| Records for the exercise |
================================

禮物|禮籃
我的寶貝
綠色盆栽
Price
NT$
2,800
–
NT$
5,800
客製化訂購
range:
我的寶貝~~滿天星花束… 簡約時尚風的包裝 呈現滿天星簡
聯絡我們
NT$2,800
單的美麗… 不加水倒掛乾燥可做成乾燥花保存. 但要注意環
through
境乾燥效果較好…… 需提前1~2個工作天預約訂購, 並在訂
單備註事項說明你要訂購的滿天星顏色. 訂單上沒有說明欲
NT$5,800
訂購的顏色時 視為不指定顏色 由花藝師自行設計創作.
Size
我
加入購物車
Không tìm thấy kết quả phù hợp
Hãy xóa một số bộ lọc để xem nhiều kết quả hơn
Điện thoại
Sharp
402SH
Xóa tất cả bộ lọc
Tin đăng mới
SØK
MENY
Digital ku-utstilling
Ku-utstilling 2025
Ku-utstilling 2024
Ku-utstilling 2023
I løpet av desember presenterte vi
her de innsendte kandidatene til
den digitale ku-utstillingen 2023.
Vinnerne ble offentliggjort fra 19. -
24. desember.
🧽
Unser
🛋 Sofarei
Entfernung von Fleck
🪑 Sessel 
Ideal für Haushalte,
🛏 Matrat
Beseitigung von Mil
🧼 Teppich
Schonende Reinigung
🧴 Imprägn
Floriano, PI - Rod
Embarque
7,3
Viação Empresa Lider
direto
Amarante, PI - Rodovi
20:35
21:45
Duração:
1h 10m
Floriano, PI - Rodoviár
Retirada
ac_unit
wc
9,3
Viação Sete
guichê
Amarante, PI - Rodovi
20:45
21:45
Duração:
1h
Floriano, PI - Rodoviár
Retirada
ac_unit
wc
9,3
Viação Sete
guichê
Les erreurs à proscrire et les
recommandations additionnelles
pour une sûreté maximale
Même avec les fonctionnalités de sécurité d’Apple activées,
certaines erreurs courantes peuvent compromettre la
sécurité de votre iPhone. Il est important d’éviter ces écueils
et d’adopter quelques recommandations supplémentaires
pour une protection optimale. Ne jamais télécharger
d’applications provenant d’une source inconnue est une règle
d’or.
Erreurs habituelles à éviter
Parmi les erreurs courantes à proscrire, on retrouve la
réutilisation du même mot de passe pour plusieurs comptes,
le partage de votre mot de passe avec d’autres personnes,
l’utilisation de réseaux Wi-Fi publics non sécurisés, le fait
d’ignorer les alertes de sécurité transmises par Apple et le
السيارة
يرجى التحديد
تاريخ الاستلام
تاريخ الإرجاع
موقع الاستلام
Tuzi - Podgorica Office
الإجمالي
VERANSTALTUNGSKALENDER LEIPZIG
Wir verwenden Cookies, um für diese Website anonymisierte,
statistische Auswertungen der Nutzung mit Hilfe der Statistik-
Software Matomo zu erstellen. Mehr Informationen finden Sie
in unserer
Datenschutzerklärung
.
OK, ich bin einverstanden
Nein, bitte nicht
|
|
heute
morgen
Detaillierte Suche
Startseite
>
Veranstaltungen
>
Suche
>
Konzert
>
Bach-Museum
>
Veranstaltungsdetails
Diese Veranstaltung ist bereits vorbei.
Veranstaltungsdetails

================================

| About this exercise |
Of the lines above, output exactly those from the line bearing "Ku-utstilling 2025" through the line bearing "réutilisation du même", inclusive.

| Result |
Ku-utstilling 2025
Ku-utstilling 2024
Ku-utstilling 2023
I løpet av desember presenterte vi
her de innsendte kandidatene til
den digitale ku-utstillingen 2023.
Vinnerne ble offentliggjort fra 19. -
24. desember.
🧽
Unser
🛋 Sofarei
Entfernung von Fleck
🪑 Sessel 
Ideal für Haushalte,
🛏 Matrat
Beseitigung von Mil
🧼 Teppich
Schonende Reinigung
🧴 Imprägn
Floriano, PI - Rod
Embarque
7,3
Viação Empresa Lider
direto
Amarante, PI - Rodovi
20:35
21:45
Duração:
1h 10m
Floriano, PI - Rodoviár
Retirada
ac_unit
wc
9,3
Viação Sete
guichê
Amarante, PI - Rodovi
20:45
21:45
Duração:
1h
Floriano, PI - Rodoviár
Retirada
ac_unit
wc
9,3
Viação Sete
guichê
Les erreurs à proscrire et les
recommandations additionnelles
pour une sûreté maximale
Même avec les fonctionnalités de sécurité d’Apple activées,
certaines erreurs courantes peuvent compromettre la
sécurité de votre iPhone. Il est important d’éviter ces écueils
et d’adopter quelques recommandations supplémentaires
pour une protection optimale. Ne jamais télécharger
d’applications provenant d’une source inconnue est une règle
d’or.
Erreurs habituelles à éviter
Parmi les erreurs courantes à proscrire, on retrouve la
réutilisation du même mot de passe pour plusieurs comptes,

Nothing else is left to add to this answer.